Oil prices rebound from two-month low
London (July 8) Crude oil prices rose slightly on Friday, rebounding from a strong selloff overnight after U.S. crude inventories showed a smaller draw than expected.
Sentiment in the oil market, however, remained wobbly as investors and traders worry that the rate of supply decline is slowing — a factor that has prevented prices from crossing the $50 threshold for some time.
On the New York Mercantile Exchange, light, sweet crude futures for delivery in August CLQ6, +1.00% rose 15 cents, or 0.3%, to $45.29 a barrel. September Brent crude LCOU6, +0.99% on London’s ICE Futures exchange rose 18 cents, or 0.4%, to $46.58 a barrel. For the week to date, both contracts were down around 7.5%.
The gains come after a lackluster session on Thursday, when crude ended down 4.8% and Brent lost 4.9% to settle at two-month lows after a smaller-than-expected weekly decline in U.S. oil inventories. According to the Energy Information Administration, U.S. crude stockpiles for the week ended July 1 fell by 2.22 million barrels, much smaller than a 6.7-million barrel draw tipped by industry organization American Petroleum Group.

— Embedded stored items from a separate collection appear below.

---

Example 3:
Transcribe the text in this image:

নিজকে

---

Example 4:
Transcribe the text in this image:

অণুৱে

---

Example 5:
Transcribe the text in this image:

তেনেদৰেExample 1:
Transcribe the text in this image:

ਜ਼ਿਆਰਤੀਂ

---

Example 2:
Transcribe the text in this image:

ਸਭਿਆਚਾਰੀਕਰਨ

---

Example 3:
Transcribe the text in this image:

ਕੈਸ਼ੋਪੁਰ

“We expect total U.S. crude stock draws of around 9 million barrels across July, although there is potentially some downside risk to this figure given that the recent collapse in global margins has begun to bite in the U.S. too,” said Energy Aspects, a London-based consultancy.
The pace of crude inventory decline is likely to abate further from September onward as autumn maintenance begins, the firm noted.

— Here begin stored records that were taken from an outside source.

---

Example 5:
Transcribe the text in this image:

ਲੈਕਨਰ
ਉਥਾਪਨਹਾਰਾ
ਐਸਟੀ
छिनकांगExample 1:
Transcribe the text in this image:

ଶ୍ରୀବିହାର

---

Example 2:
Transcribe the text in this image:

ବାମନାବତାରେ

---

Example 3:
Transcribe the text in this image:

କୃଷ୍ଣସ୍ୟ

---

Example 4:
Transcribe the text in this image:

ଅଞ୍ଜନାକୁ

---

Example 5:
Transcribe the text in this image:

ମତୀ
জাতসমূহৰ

Adding to the worries is the ample supply of gasoline still sloshing around in the world, despite a growth in passenger vehicle sales and seasonal high demand amid the U.S. summer driving season.
In the U.S., gasoline stocks also saw a smaller decline last week than anticipated, fueling concerns of an overhang.
Robust gasoline supplies are making it less profitable for refiners to produce more gasoline, and refinery utilization unexpectedly fell last week. If refiners continue to run at lower rates and buy less crude oil, that could worsen the oversupply of crude, analysts say.
“Bearish price signals will depress supply in the second half of this year, but this will be in part offset by a large inventory overhang and softening consumption in the fourth quarter,” BMI Research said.
The U.S. isn’t alone in dealing with a glut of gasoline. According to Chinese energy research firm ICIS, the country’s gasoline production in the third quarter will likely grow by 1.7% on quarter, with the bulk of the contribution coming from independent refiners, known as “teapots.”
The overhang will prompt China to increase its exports of gasoline, which to could reach up to 8 million metric tons or around 160,000 barrels a day, up 40% on year, the firm said.
In the first five months, China’s gasoline exports grew 64% to 3.3 million tons. China will release June oil data on Wednesday.
Market participants will now be watching U.S. June nonfarm payrolls data to be released Friday at 8:30 a.m. Eastern Time.
Read: What you need to know about the June jobs report
Nymex reformulated gasoline blendstock for August RBQ6, +0.43% — the benchmark gasoline contract — slipped 0.1% to $1.36 a gallon, while ICE gasoil for July changed hands at $409.50 a metric ton, down $8.50 from Thursday’s settlement.